When Sir Philip and his bride returned to her house, they were greeted by Sir Paul Squelch and others. Squelch, in a peevish mood because his niece was not present, reaffirmed his intention of marrying her to Master Nonsense, a Cornish gentleman, instead of to Widgine. Disguised as masquers, Constance, Tridewell, Mistress Traynwell, and Anvile presently entered and entertained the company; after they had finished, Anvile lingered behind the others for the purpose of revealing their true identities. Learning that Constance had been present gave Sir Philip a shock; he quickly realized that it had been she, rather than Constance Holdup, who had fallen in love with him. Mistress Fitchow, so recently transformed into Lady Luckless, grew angry at Sir Philip’s obvious interest in Constance and flounced off in a huff.

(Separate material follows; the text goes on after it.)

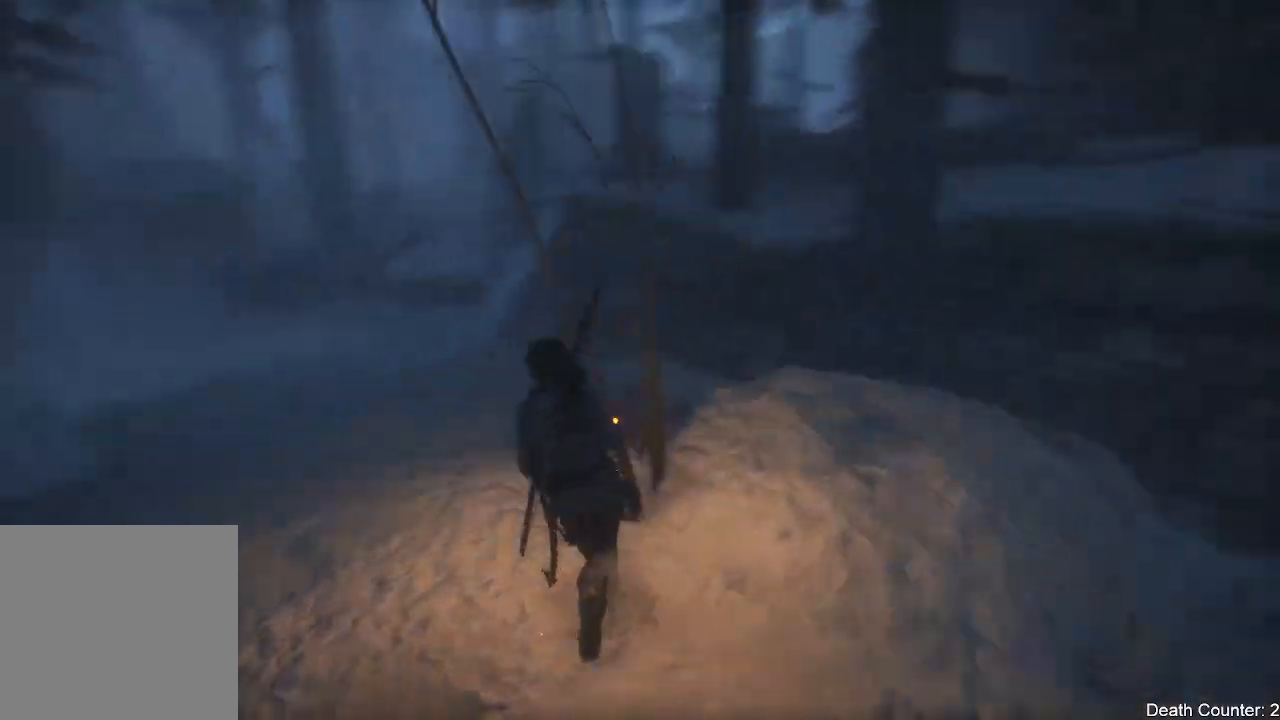
{"buttons": ["L3"], "left_stick": "up", "right_stick": "up-right"}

A note from Constance increased Sir Philip’s feeling that his hasty marriage might have been a terrible mistake. A gleam of hope appeared, however, when he received the news, through Widgine, that Mistress Fitchow had barred her door against the bridegroom. Reacting swiftly to this information, Sir Philip and Tridewell began to confer, with the object of bringing about a divorce.

Even though Constance found Master Nonsense inarticulate and empty-headed, Squelch insisted that she yield to his suit; at Mistress Traynwell’s importunity, however, it was decided that Constance could have more time to become amenable to this courtship. Squelch demonstrated his obstinacy in still other ways. Enamored of Mistress Traynwell, he had secretly intended to make her his wife. When, however, she had the misfortune to anger him inadvertently, his pique was so great that he decided to throw his fortune away on merrymaking and self-indulgence. Because of this fit of spleen, Squelch fell victim all the more easily to a practical joke which was planned and executed with elaborate care by Tridewell and Sir Philip. It involved the justice’s deception by the prostitute, Constance Holdup, who was coached in her words and actions by the two jokesters.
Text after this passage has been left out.